3rd Matilda White Riley Honors: 2008

John B. McKinley, Ph.D.

Distinguished Lecturer: John B. McKinlay, Ph.D.
Vice President and Director
New England Research Institutes, Inc.
Presentation: Looking for Causes in All the Wrong Places: Upstream Social Determinants of Downstream Health Disparities

 

 

Biography

The NIH Office of Behavioral and Social Sciences Research awarded the Third Matilda White Riley Lectureship to John. B. McKinlay, Ph.D. Dr. McKinlay is the senior vice president and chief scientist of the New England Research Institutes (Watertown, Massachusetts). He is an internationally prominent epidemiologist with interests and experience in public health, epidemiologic field studies, clinical decision-making, and health policy. He was, for several decades, a distinguished academic and administrator (at Boston University [BU]), holding simultaneous professorships in medicine, biostatistics and epidemiology, and sociology and directing BU's Center for Health and Advanced Policy Studies and its Gerontology Institute. He has been a member of the Division of Medicine at the Massachusetts General Hospital (Harvard Medical School) for 25 years.

Dr. McKinlay is the recipient of many awards and honors, including an NIH MERIT Award, an American Psychological Association award for Distinguished and Pioneering Contributions to Research on Women's Health, and the American Sociological Association's Leo G. Reeder Award for Distinguished Contributions to Medical Sociology. He is the author, co-author, or editor of more than 250 professional papers and 17 books. Several of his papers have been designated "citation classics."

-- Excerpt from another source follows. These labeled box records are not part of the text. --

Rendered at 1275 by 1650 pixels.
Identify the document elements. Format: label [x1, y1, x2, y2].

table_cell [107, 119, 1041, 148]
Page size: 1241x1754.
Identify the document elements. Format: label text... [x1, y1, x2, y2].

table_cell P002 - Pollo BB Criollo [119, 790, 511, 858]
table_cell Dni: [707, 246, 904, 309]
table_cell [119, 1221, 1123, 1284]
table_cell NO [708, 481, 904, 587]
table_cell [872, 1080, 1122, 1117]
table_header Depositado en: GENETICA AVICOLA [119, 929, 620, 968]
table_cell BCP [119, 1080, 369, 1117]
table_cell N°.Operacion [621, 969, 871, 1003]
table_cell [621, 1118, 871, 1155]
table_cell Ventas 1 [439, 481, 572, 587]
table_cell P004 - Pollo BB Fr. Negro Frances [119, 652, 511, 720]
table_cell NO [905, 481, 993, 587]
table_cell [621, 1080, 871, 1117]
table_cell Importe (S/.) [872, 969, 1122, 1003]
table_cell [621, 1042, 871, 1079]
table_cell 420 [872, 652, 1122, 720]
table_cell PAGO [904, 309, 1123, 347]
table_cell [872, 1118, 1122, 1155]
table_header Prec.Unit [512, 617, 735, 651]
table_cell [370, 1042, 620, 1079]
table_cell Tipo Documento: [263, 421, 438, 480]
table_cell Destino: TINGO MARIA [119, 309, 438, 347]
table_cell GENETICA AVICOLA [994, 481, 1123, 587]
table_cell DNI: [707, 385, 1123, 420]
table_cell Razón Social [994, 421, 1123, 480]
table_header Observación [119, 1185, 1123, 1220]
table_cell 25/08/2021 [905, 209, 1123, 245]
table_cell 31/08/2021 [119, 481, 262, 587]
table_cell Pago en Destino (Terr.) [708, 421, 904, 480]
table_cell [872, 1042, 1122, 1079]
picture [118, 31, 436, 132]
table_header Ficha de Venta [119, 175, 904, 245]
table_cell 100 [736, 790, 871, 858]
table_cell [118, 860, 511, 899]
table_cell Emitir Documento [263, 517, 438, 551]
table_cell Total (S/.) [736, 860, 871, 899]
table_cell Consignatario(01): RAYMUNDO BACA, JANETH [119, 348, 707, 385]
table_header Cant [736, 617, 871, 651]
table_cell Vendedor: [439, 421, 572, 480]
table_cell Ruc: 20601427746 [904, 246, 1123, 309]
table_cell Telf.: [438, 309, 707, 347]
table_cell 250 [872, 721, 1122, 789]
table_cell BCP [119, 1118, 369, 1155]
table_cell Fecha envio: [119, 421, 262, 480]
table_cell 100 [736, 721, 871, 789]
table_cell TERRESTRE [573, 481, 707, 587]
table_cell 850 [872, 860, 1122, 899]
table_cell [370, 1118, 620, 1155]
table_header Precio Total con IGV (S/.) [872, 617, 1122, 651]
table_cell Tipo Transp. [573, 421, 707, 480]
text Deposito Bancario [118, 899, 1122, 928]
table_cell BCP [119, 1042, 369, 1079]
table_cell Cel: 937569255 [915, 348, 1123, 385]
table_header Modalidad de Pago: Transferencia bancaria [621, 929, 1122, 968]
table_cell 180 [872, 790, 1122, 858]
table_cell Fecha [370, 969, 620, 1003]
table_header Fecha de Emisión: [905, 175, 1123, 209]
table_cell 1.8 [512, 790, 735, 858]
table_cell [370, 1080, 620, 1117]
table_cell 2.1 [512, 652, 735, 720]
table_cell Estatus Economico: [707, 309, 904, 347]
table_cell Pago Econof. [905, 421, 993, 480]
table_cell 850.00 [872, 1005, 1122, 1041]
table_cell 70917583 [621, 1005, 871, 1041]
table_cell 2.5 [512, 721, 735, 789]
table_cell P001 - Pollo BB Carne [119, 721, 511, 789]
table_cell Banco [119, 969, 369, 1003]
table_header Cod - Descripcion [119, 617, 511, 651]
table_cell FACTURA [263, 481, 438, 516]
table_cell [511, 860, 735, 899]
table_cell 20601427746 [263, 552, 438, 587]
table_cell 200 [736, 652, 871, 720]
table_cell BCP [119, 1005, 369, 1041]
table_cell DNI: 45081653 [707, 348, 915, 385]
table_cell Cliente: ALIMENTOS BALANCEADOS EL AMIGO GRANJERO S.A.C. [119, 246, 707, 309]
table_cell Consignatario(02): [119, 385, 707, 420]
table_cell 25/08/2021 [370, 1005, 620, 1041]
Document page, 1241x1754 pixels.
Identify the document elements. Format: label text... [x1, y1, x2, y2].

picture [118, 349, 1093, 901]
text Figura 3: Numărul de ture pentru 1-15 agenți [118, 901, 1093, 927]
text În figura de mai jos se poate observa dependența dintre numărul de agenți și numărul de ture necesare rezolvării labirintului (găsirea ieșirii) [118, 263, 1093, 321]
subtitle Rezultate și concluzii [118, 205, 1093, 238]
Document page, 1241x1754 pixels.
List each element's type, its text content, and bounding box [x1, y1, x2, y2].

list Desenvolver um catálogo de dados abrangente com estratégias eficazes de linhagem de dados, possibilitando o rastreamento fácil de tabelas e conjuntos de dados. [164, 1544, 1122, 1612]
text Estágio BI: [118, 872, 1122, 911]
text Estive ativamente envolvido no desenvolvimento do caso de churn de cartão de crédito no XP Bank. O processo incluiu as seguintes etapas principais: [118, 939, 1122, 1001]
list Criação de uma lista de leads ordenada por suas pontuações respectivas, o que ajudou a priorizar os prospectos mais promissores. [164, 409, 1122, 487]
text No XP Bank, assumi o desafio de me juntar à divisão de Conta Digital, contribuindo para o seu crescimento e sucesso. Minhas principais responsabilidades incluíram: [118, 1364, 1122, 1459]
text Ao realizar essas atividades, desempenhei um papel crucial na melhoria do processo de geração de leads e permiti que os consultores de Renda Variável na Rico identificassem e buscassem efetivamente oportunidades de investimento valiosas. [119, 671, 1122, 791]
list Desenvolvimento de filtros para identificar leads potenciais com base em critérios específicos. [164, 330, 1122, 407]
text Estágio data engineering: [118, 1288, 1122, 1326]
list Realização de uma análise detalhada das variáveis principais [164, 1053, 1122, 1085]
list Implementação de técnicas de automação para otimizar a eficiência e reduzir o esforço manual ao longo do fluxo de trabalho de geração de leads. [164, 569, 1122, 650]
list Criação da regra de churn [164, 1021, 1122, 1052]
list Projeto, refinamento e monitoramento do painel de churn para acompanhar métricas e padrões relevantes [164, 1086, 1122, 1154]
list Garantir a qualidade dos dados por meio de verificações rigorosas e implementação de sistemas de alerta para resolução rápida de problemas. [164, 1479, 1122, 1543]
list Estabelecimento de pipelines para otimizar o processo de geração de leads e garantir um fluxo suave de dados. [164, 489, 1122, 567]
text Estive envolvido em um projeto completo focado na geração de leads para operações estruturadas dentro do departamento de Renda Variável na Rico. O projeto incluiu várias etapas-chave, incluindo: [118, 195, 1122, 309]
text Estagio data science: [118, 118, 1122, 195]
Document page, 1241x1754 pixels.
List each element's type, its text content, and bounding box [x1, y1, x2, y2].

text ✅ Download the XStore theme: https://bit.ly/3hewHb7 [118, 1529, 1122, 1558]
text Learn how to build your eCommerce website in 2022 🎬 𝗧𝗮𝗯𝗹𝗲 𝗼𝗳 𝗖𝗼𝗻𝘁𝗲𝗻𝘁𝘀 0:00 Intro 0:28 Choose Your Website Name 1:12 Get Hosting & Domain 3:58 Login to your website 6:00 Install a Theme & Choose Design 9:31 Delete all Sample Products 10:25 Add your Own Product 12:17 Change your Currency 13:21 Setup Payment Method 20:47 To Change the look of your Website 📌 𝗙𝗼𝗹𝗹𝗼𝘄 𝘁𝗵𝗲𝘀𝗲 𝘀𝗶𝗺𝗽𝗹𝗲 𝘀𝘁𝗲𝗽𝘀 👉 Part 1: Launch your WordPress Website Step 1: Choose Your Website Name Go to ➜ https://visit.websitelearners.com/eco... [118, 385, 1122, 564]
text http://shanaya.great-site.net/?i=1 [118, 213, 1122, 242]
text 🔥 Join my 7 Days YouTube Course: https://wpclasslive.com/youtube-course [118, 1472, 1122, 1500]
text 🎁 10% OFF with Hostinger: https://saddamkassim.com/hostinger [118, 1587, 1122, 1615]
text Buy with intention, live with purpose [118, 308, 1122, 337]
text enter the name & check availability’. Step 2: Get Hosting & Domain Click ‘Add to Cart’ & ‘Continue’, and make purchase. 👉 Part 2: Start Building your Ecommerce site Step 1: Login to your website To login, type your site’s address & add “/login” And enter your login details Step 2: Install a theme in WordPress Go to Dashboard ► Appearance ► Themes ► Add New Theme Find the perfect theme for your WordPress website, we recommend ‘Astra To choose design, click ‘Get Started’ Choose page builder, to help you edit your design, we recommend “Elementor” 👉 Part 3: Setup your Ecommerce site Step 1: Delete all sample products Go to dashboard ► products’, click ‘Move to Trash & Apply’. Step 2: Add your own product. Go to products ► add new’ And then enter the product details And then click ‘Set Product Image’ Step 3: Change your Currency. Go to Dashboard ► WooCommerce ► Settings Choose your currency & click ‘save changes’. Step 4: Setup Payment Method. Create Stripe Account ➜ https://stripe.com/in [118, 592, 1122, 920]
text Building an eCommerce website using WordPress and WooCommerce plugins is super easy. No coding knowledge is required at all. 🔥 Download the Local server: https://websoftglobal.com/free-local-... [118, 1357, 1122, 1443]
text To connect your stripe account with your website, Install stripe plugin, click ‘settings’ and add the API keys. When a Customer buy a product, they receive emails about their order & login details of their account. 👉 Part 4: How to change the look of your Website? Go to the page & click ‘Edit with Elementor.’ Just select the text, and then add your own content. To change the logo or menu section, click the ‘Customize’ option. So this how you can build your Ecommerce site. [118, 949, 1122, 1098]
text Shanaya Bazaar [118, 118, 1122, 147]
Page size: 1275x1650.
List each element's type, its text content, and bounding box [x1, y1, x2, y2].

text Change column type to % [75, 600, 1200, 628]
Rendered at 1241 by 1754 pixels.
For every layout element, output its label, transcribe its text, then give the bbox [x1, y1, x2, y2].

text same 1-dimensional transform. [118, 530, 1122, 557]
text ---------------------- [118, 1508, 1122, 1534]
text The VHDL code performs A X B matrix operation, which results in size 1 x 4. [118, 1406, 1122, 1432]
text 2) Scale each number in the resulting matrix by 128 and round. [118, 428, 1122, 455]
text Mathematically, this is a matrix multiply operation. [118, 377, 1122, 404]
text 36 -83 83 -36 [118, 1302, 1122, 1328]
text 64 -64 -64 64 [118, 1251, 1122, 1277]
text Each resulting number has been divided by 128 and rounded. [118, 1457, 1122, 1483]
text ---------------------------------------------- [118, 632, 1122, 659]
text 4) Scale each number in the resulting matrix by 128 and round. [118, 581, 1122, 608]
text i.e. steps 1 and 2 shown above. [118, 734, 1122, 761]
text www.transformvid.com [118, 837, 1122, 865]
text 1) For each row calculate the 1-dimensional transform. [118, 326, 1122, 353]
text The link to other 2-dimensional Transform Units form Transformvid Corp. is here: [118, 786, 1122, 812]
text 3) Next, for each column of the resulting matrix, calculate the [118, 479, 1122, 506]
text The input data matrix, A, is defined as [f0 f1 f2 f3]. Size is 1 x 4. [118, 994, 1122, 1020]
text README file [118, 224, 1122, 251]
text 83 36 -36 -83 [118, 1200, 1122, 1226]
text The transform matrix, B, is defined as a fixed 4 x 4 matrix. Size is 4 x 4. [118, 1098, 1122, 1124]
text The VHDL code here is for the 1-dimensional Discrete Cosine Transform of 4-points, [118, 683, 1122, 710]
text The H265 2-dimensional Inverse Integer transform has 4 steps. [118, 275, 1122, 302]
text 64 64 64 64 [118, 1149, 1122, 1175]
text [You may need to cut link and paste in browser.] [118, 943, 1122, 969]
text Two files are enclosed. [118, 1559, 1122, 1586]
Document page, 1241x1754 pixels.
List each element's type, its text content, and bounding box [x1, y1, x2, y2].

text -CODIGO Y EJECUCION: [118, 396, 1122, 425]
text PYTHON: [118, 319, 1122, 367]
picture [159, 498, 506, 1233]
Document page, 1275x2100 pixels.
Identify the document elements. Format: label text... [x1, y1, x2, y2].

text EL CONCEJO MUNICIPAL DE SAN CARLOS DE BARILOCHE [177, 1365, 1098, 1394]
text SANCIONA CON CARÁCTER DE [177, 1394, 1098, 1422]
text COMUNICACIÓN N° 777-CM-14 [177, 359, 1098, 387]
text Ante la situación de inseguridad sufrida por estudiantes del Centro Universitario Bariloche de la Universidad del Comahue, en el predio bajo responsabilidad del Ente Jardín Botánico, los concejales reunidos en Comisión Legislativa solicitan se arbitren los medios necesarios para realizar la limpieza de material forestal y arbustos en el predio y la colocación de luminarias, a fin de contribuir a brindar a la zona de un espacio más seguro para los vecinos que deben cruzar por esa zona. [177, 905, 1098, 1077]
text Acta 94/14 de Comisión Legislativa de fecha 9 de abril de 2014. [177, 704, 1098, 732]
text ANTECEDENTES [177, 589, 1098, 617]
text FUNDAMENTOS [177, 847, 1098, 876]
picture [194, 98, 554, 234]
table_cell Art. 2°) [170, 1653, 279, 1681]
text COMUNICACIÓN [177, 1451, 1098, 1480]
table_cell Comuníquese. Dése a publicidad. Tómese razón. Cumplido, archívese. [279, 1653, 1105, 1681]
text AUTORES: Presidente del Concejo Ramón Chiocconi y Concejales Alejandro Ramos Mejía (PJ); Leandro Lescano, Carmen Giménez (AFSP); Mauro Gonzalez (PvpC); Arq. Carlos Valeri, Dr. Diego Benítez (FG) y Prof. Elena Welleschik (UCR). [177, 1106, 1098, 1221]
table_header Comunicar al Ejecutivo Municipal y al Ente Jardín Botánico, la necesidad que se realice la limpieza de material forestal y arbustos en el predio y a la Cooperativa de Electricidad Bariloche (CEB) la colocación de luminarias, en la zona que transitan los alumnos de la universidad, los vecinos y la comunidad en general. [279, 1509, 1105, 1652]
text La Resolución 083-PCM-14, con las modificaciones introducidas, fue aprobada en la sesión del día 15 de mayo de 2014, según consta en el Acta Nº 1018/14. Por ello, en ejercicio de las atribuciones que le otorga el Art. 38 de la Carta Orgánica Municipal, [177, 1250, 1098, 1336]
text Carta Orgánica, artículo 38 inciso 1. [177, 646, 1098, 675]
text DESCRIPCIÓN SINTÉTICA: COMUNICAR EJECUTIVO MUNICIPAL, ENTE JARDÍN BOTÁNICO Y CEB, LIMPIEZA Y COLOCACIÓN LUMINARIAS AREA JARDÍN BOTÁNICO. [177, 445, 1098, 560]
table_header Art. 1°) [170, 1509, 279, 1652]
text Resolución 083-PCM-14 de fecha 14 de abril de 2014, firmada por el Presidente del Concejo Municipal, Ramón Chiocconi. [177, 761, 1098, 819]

Dr. McKinlay's career-lifelong commitment to social epidemiology began in his native New Zealand with studies of heart disease among native Maoris and the health consequences of migration by Polynesian Tokelau Islanders. Since 1973, Dr. McKinlay has collaborated on studies of menopause—culminating in the highly regarded Massachusetts Women's Health Study. His own Massachusetts Male Aging Study (a longitudinal investigation of more than 1,700 men) continues to make pioneering contributions in such fields as endocrinology, urology, cardiovascular disease, geriatrics, and behavioral medicine. Dr. McKinlay is presently leading NIH-funded research on the epidemiology of erectile dysfunction (impotence). With support from the NIH, he is establishing a population epidemiologic laboratory in the Boston inner-city area, involving more than 5,000 individuals randomly sampled and followed over time. This study is designed to look at a range of urologic conditions, as well as diabetes and the metabolic syndrome, in men and women of diverse race and ethnicity. With colleagues at the Boston Medical Center, he is conducting the first large epidemiological study (n = 1,100) of osteoporosis in a racial and ethnically diverse population of aging men. He is also conducting a study (employing complex factorial experimental designs) on nonmedical influences and how they influence clinical decision-making in both the United States and the United Kingdom. This last area is producing highly relevant results for the rapidly emerging managed care environment in the United States.